The achilles heel of traditional MMORPG architectures is the database system that manages everything from player wealth, inventory and stats to the constantly changing contents of the auction house. If the DB system “gets behind” the rest of the game, all sorts of havoc can occur. Eventually some “error flags” communicate this, and the server system must be halted before more damage occurs.

Fixing the DB means discovering all the little operations that are taking too much time – the accumulation of delays that caused the problem. Finding the root cause(s) can be difficult, and creating test conditions to duplicate operation “under heavy load” can be equally difficult.

One solution to this problem is throwing hardware at the problem. Gigantic solid state drives (SSDs) and massive RAM buffering can do wonders, but adds $50K to $100K (or more) in hardware costs for each server – which may be beyond the means of this developer/operator. The other way is optimizing each little operation, then testing the results, until you get a system that runs quickly using the hardware in place.

Ultimately, the real root cause is that a MMORPG may use database system poorly designed for the constant read-write activities of the game. Relational database software is familiar and cheap, but performs much slower than a more modern “flat” database system. My guess is that insufficient attention was paid to database architecture. Now both they and their players are paying the price.

Reader
Sorata

For
4(!!!)
days
and counting…

Apparently the only server that is affected… the code of all the other servers is fine… smells that fishy…

Reader
Arnold Hendrick

Probably something about the DB hardware, or player use patterns on that server has revealed the problem on the EU server. If it is the DB, they should migrate any code fixes to other servers with similar hardware.

The problem was revealed to users in the aftern00n hours of 11/4/19 (EU time), and the server went offline a few hours later. Today is 11/7/19, so they’re on the fourth day of repairs. It’s feels like an eternity to a player, but to developers who are probably putting in 10-12+ hour days to fix the crisis, it’s easily possible. You would be shocked at how much time it takes to dig through code (that you probably didn’t write), try a fix, debug it, and then test how much it speeds things up – all before you dare apply it to a test server. Having the live server offline helps – you can use the live hardware for testing as well.

In this case, if I’m not mistaken, the developer is in S.Korea, but the operator is in Europe (Germany?). That means multiple levels of bosses at both companies are frequently involved in all communications, plus a language barrier. This is a perfect situation for blaming the other guy, which never makes solutions faster.

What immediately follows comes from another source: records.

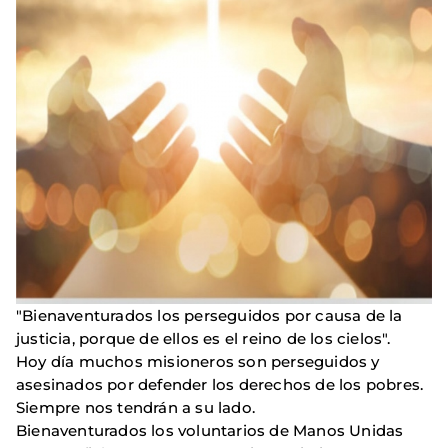
"Bienaventurados los perseguidos por causa de la
justicia, porque de ellos es el reino de los cielos".
Hoy día muchos misioneros son perseguidos y
asesinados por defender los derechos de los pobres.
Siempre nos tendrán a su lado.
Bienaventurados los voluntarios de Manos Unidas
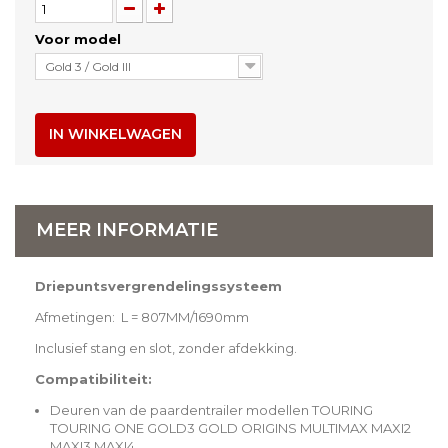
Voor model
Gold 3 / Gold III
IN WINKELWAGEN
MEER INFORMATIE
Driepuntsvergrendelingssysteem
Afmetingen: L = 807MM/1690mm
Inclusief stang en slot, zonder afdekking.
Compatibiliteit:
Deuren van de paardentrailer modellen TOURING
TOURING ONE GOLD3 GOLD ORIGINS MULTIMAX MAXI2
MAXI3 MAXI4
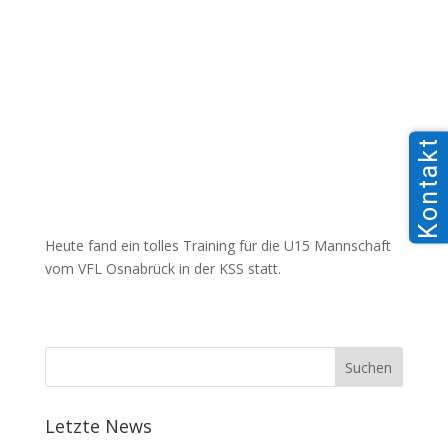
Kontakt
Heute fand ein tolles Training für die U15 Mannschaft
vom VFL Osnabrück in der KSS statt.
Letzte News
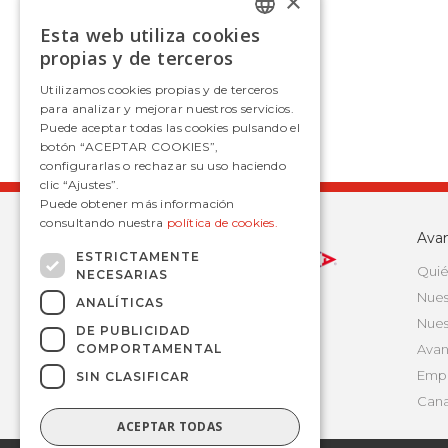
×
Esta web utiliza cookies
SPANISH
propias y de terceros
SPANISH
Utilizamos cookies propias y de terceros
para analizar y mejorar nuestros servicios.
Puede aceptar todas las cookies pulsando el
botón “ACEPTAR COOKIES”,
configurarlas o rechazar su uso haciendo
clic “Ajustes”.
Puede obtener más información
consultando nuestra
política de cookies.
Ava
ESTRICTAMENTE
Quié
NECESARIAS
Nues
ANALÍTICAS
Nues
DE PUBLICIDAD
COMPORTAMENTAL
Avan
Empr
SIN CLASIFICAR
Cana
ACEPTAR TODAS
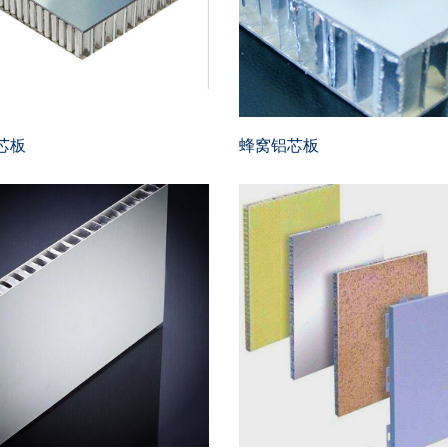
芯板
蜂窝铝芯板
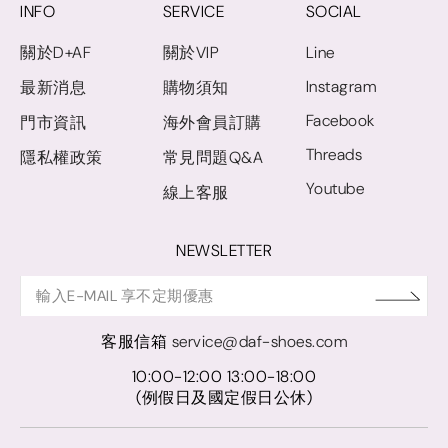
INFO
SERVICE
SOCIAL
關於D+AF
關於VIP
Line
Instagram
最新消息
購物須知
Facebook
門市資訊
海外會員訂購
Threads
隱私權政策
常見問題Q&A
Youtube
線上客服
NEWSLETTER
客服信箱
service@daf-shoes.com
10:00-12:00 13:00-18:00
(例假日及國定假日公休)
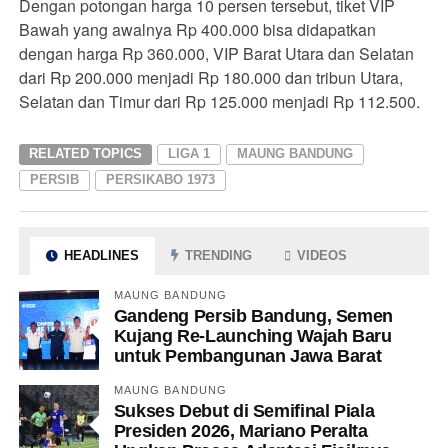
Dengan potongan harga 10 persen tersebut, tiket VIP
Bawah yang awalnya Rp 400.000 bisa didapatkan
dengan harga Rp 360.000, VIP Barat Utara dan Selatan
dari Rp 200.000 menjadi Rp 180.000 dan tribun Utara,
Selatan dan Timur dari Rp 125.000 menjadi Rp 112.500.
RELATED TOPICS
LIGA 1
MAUNG BANDUNG
PERSIB
PERSIKABO 1973
HEADLINES
TRENDING
VIDEOS
MAUNG BANDUNG
Gandeng Persib Bandung, Semen
Kujang Re-Launching Wajah Baru
untuk Pembangunan Jawa Barat
MAUNG BANDUNG
Sukses Debut di Semifinal Piala
Presiden 2026, Mariano Peralta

I have had producer responsibilities for an MMORPG during development and then in live operation. The most feared problem was a DB failing, since the root cause was frequently in the server-side game code that was feeding stuff into the DB, as well as the efficiency within the DB. We invested extra development time to test and tune the DB, including a week to just build a test rig (in code) that would hammer the DB under typical heavy live use. The upfront investment was successful – our DB managed to keep up with the game. (Although there were ‘near the red line’ problems when the DB had to both operate, and simultaneously spin off a DB copy to a separate machine as a data backup – kind of like you backing up stuff on your PC, only more complex.)

However, as I remember it, ArcheAge Unchained was under heavy pressure for a release as soon as possible. When you are rushing to go live, it’s easy to take shortcuts. Sometimes important stuff gets cut short. The result can be a failure like this.

Remember, I’m not associated with either the developers or operators. My guesses could be totally wrong.

Reader
Sorata

Yeah I know, I am coding a bit my selfe. Not that fit in databases though.
I know it could take a lot of time. But they have coded different stuff in the different servers is strange. Shouldn’t be the same problem on the other servers otherwise?